WHAT THE TASK ASKS — Below are the records; they must be reproduced verbatim.

SUPPLIED INFORMATION —
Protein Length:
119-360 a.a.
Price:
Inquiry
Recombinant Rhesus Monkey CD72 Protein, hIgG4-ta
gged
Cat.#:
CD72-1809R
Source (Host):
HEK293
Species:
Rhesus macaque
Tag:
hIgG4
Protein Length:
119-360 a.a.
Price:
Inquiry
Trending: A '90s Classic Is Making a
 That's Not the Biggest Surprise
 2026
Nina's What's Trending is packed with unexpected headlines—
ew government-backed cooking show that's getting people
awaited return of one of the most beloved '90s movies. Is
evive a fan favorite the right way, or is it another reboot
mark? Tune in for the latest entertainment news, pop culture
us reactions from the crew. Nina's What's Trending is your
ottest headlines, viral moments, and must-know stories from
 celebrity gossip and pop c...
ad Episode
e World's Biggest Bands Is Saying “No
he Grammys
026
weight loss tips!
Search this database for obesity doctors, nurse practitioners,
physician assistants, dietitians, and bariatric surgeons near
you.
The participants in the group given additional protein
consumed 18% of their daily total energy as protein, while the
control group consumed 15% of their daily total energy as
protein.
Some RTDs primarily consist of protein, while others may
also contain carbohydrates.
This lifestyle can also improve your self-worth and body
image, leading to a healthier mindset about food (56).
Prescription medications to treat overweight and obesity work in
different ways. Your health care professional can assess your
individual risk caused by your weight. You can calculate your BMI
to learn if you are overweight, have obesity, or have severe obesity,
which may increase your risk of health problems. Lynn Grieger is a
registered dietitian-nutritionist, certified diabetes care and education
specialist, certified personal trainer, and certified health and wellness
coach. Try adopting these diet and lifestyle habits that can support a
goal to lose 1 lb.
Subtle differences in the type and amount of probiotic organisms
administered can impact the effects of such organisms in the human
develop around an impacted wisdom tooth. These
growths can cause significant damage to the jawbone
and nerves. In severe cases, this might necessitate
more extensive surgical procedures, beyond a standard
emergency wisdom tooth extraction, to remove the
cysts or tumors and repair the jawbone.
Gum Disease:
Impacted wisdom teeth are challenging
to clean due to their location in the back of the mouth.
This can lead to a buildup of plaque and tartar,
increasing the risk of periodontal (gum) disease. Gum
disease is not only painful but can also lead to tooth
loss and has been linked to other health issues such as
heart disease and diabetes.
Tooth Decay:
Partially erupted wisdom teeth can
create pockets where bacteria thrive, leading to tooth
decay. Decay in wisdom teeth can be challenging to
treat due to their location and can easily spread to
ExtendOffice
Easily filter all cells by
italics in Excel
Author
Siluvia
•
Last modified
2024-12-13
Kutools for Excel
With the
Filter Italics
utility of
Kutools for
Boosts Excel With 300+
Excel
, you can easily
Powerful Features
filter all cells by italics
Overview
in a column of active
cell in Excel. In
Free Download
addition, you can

COMPLETED EXERCISE —
Protein Length:
119-360 a.a.
Price:
Inquiry
Recombinant Rhesus Monkey CD72 Protein, hIgG4-ta
gged
Cat.#:
CD72-1809R
Source (Host):
HEK293
Species:
Rhesus macaque
Tag:
hIgG4
Protein Length:
119-360 a.a.
Price:
Inquiry
Trending: A '90s Classic Is Making a
 That's Not the Biggest Surprise
 2026
Nina's What's Trending is packed with unexpected headlines—
ew government-backed cooking show that's getting people
awaited return of one of the most beloved '90s movies. Is
evive a fan favorite the right way, or is it another reboot
mark? Tune in for the latest entertainment news, pop culture
us reactions from the crew. Nina's What's Trending is your
ottest headlines, viral moments, and must-know stories from
 celebrity gossip and pop c...
ad Episode
e World's Biggest Bands Is Saying “No
he Grammys
026
weight loss tips!
Search this database for obesity doctors, nurse practitioners,
physician assistants, dietitians, and bariatric surgeons near
you.
The participants in the group given additional protein
consumed 18% of their daily total energy as protein, while the
control group consumed 15% of their daily total energy as
protein.
Some RTDs primarily consist of protein, while others may
also contain carbohydrates.
This lifestyle can also improve your self-worth and body
image, leading to a healthier mindset about food (56).
Prescription medications to treat overweight and obesity work in
different ways. Your health care professional can assess your
individual risk caused by your weight. You can calculate your BMI
to learn if you are overweight, have obesity, or have severe obesity,
which may increase your risk of health problems. Lynn Grieger is a
registered dietitian-nutritionist, certified diabetes care and education
specialist, certified personal trainer, and certified health and wellness
coach. Try adopting these diet and lifestyle habits that can support a
goal to lose 1 lb.
Subtle differences in the type and amount of probiotic organisms
administered can impact the effects of such organisms in the human
develop around an impacted wisdom tooth. These
growths can cause significant damage to the jawbone
and nerves. In severe cases, this might necessitate
more extensive surgical procedures, beyond a standard
emergency wisdom tooth extraction, to remove the
cysts or tumors and repair the jawbone.
Gum Disease:
Impacted wisdom teeth are challenging
to clean due to their location in the back of the mouth.
This can lead to a buildup of plaque and tartar,
increasing the risk of periodontal (gum) disease. Gum
disease is not only painful but can also lead to tooth
loss and has been linked to other health issues such as
heart disease and diabetes.
Tooth Decay:
Partially erupted wisdom teeth can
create pockets where bacteria thrive, leading to tooth
decay. Decay in wisdom teeth can be challenging to
treat due to their location and can easily spread to
ExtendOffice
Easily filter all cells by
italics in Excel
Author
Siluvia
•
Last modified
2024-12-13
Kutools for Excel
With the
Filter Italics
utility of
Kutools for
Boosts Excel With 300+
Excel
, you can easily
Powerful Features
filter all cells by italics
Overview
in a column of active
cell in Excel. In
Free Download
addition, you can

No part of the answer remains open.